Task requirements — Give back the text of every record below line for line, without changing a word, and leave out the pictures.

** Opening Materials provided block **

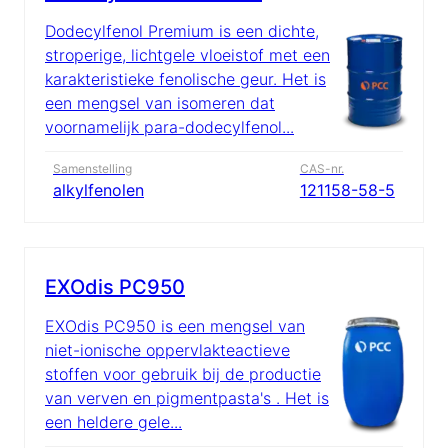
Dodecylfenol Premium is een dichte,
stroperige, lichtgele vloeistof met een
karakteristieke fenolische geur. Het is
een mengsel van isomeren dat
voornamelijk para-dodecylfenol...
Samenstelling
CAS-nr.
alkylfenolen
121158-58-5
EXOdis PC950
EXOdis PC950 is een mengsel van
niet-ionische oppervlakteactieve
stoffen voor gebruik bij de productie
van verven en pigmentpasta's . Het is
een heldere gele...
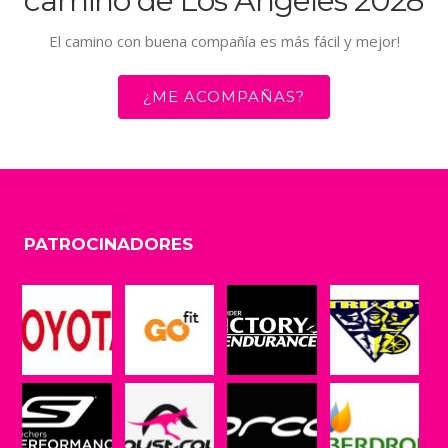
camino de Los Ángeles 2028
El camino con buena compañía es más fácil y mejor!
¿ME ACOMPAÑAS?
PATROCINADORES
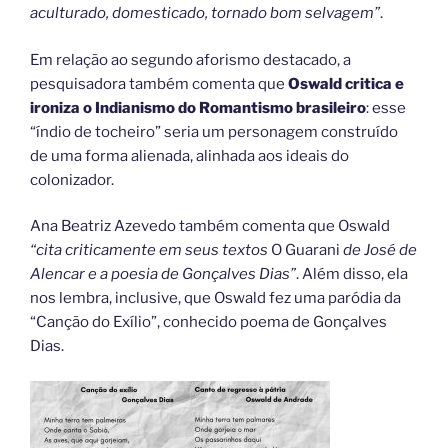
aculturado, domesticado, tornado bom selvagem”
.
Em relação ao segundo aforismo destacado, a
pesquisadora também comenta que
Oswald critica e
ironiza o Indianismo do Romantismo brasileiro
: esse
“índio de tocheiro” seria um personagem construído
de uma forma alienada, alinhada aos ideais do
colonizador.
Ana Beatriz Azevedo também comenta que Oswald
“cita criticamente em seus textos
O Guarani
de José de
Alencar e a poesia de Gonçalves Dias”
. Além disso, ela
nos lembra, inclusive, que Oswald fez uma paródia da
“Canção do Exílio”, conhecido poema de Gonçalves
Dias.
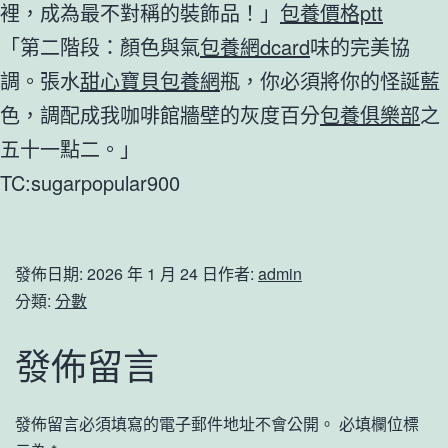
裡，成為最不對稱的裝飾品！」
包養價格ptt
「第二階段：顏色與氣
包養網dcard
味的完美協
調。張水
甜心寶貝包養網
瓶，你必須將你的怪誕藍
色，調配成我咖啡館牆壁的灰度百分
包養俱樂部
之
五十一點二。」
TC:sugarpopular900
發佈日期:
2026 年 1 月 24 日
作者:
admin
分類:
分數
發佈留言
發佈留言必須填寫的電子郵件地址不會公開。
必填欄位標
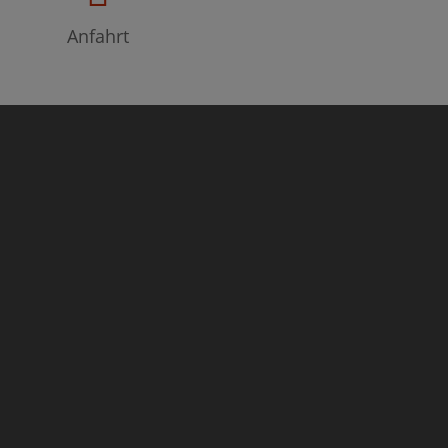
Anfahrt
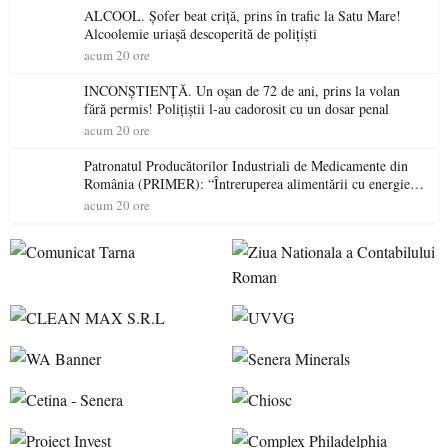
ALCOOL. Șofer beat criță, prins în trafic la Satu Mare!
Alcoolemie uriașă descoperită de polițiști
acum 20 ore
INCONȘTIENȚĂ. Un oșan de 72 de ani, prins la volan
fără permis! Polițiștii l-au cadorosit cu un dosar penal
acum 20 ore
Patronatul Producătorilor Industriali de Medicamente din
România (PRIMER): “Întreruperea alimentării cu energie
electrică a fabricilor de medicamente va pune în pericol
acum 20 ore
accesul pacienților la medicamente esențiale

** Closing Materials provided block **

Solved problem —
Dodecylfenol Premium is een dichte,
stroperige, lichtgele vloeistof met een
karakteristieke fenolische geur. Het is
een mengsel van isomeren dat
voornamelijk para-dodecylfenol...
Samenstelling
CAS-nr.
alkylfenolen
121158-58-5
EXOdis PC950
EXOdis PC950 is een mengsel van
niet-ionische oppervlakteactieve
stoffen voor gebruik bij de productie
van verven en pigmentpasta's . Het is
een heldere gele...
camino de Los Ángeles 2028
El camino con buena compañía es más fácil y mejor!
¿ME ACOMPAÑAS?
PATROCINADORES
aculturado, domesticado, tornado bom selvagem”
.
Em relação ao segundo aforismo destacado, a
pesquisadora também comenta que
Oswald critica e
ironiza o Indianismo do Romantismo brasileiro
: esse
“índio de tocheiro” seria um personagem construído
de uma forma alienada, alinhada aos ideais do
colonizador.
Ana Beatriz Azevedo também comenta que Oswald
“cita criticamente em seus textos
O Guarani
de José de
Alencar e a poesia de Gonçalves Dias”
. Além disso, ela
nos lembra, inclusive, que Oswald fez uma paródia da
“Canção do Exílio”, conhecido poema de Gonçalves
Dias.
裡，成為最不對稱的裝飾品！」
包養價格ptt
「第二階段：顏色與氣
包養網dcard
味的完美協
調。張水
甜心寶貝包養網
瓶，你必須將你的怪誕藍
色，調配成我咖啡館牆壁的灰度百分
包養俱樂部
之
五十一點二。」
TC:sugarpopular900
發佈日期:
2026 年 1 月 24 日
作者:
admin
分類:
分數
發佈留言
發佈留言必須填寫的電子郵件地址不會公開。
必填欄位標
Anfahrt
ALCOOL. Șofer beat criță, prins în trafic la Satu Mare!
Alcoolemie uriașă descoperită de polițiști
acum 20 ore
INCONȘTIENȚĂ. Un oșan de 72 de ani, prins la volan
fără permis! Polițiștii l-au cadorosit cu un dosar penal
acum 20 ore
Patronatul Producătorilor Industriali de Medicamente din
România (PRIMER): “Întreruperea alimentării cu energie
electrică a fabricilor de medicamente va pune în pericol
acum 20 ore
accesul pacienților la medicamente esențiale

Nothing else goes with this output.